The Special Investigations Unit (SIU), the agency that examines cases of police harm to civilians in Ontario, is investigating the death of a man who was tased by Toronto police after allegedly setting himself on fire. According to the SIU, Toronto police went to the intersection at Dundas Street East and Church Street at 8:43 AM after reports of a man pouring some type of accelerant on himself and setting himself on fire. The SIU report that police officers attended a nearby convenience store and had “an interaction which included deployment of a conducted energy weapon.” The man was then taken into custody. The victim was transported to St. Michael’s Hospital for treatment and later died there.

The SIU has assigned two investigators and two forensic investigators to examine the circumstances involved in the man’s death.

No other details have been released publicly. It has not been explained why police decided to tase someone who may have needed immediate medical assistance and appeared to have been in distress. This is another example of why police should not be deployed to respond to people in health crisis or distress.


Montreal Police Shoot and Kill 54-Year-Old Man (March 11-12, 2020)

A Montreal police officer shot and killed a 54-year-old man on the late night/early morning of March 11-12, 2020. The Bureau of Independent Investigations (BEI), the agency that examines cases of police harm to civilians in Quebec, is investigating. According to the BEI, police were responding to a domestic dispute call in Hochelaga-Maisonneuve shortly before midnight. BEI report that an officer entered the apartment through the back door and opened fire on the man. The man was taken to hospital where he was pronounced dead.

The BEI is not actually an independent agency. They depend on police officers from other forces. Eight BEI investigators have been assigned to investigate this killing. They will be assisted by two Sûreté du Québec (SQ, provincial police force) forensic technicians. Police investigate police in Quebec.


Winnipeg Police Shoot and Kill 27-Year-Old Man (March 10, 2020)
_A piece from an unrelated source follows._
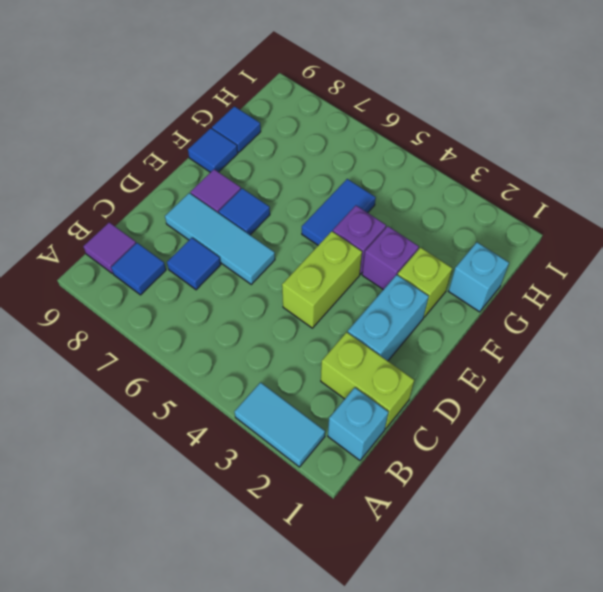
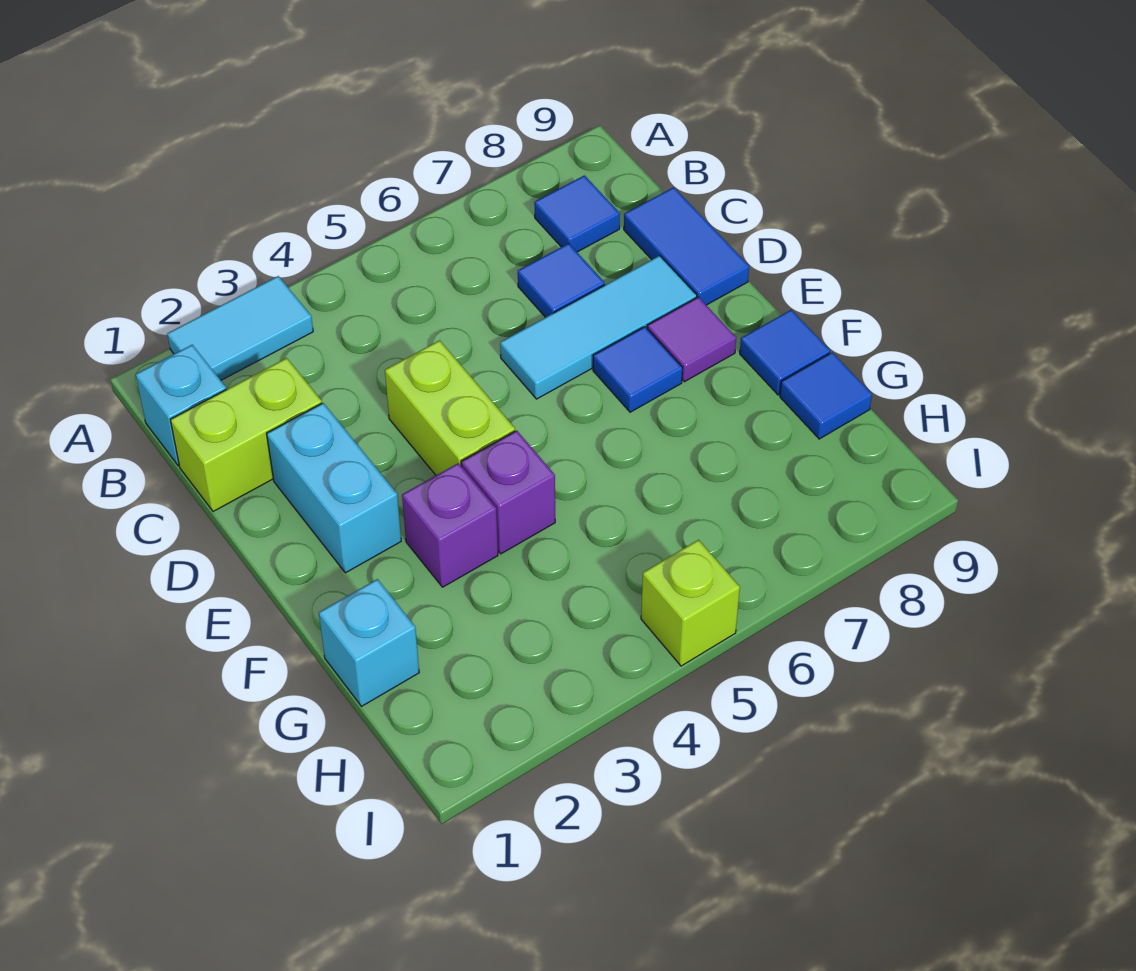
purple tile B9 level 1 -> none
lime brick F2 level 1 -> lime brick I5 level 1
blue tile F5:G5 level 1 -> blue tile C9:D9 level 1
Winnipeg police shot and killed a 27-year-old man outside a Charleswood home in the early morning of March 10, 2020. The led to a fatal officer-involved shooting early Tuesday morning. The Independent Investigations Unit of Manitoba (IIU), the agency that examines cases of police harm to civilians in the province, is investigating.

It has been reported that police responded to 911 calls about an attack taking place outside a home on the 100 block of Kowalsky Crescent at around 4:45 AM. The 27-year-old man was shot by police and taken to hospital in critical condition. He later died there. Two other residents of the home were also taken to hospital, one in stable condition and another whose condition has been reported as being “unstable.”

The IIU only reports at this point that police “engaged with the man” before shooting him. No additional details or clarification about what that “engagement” involved have been made public.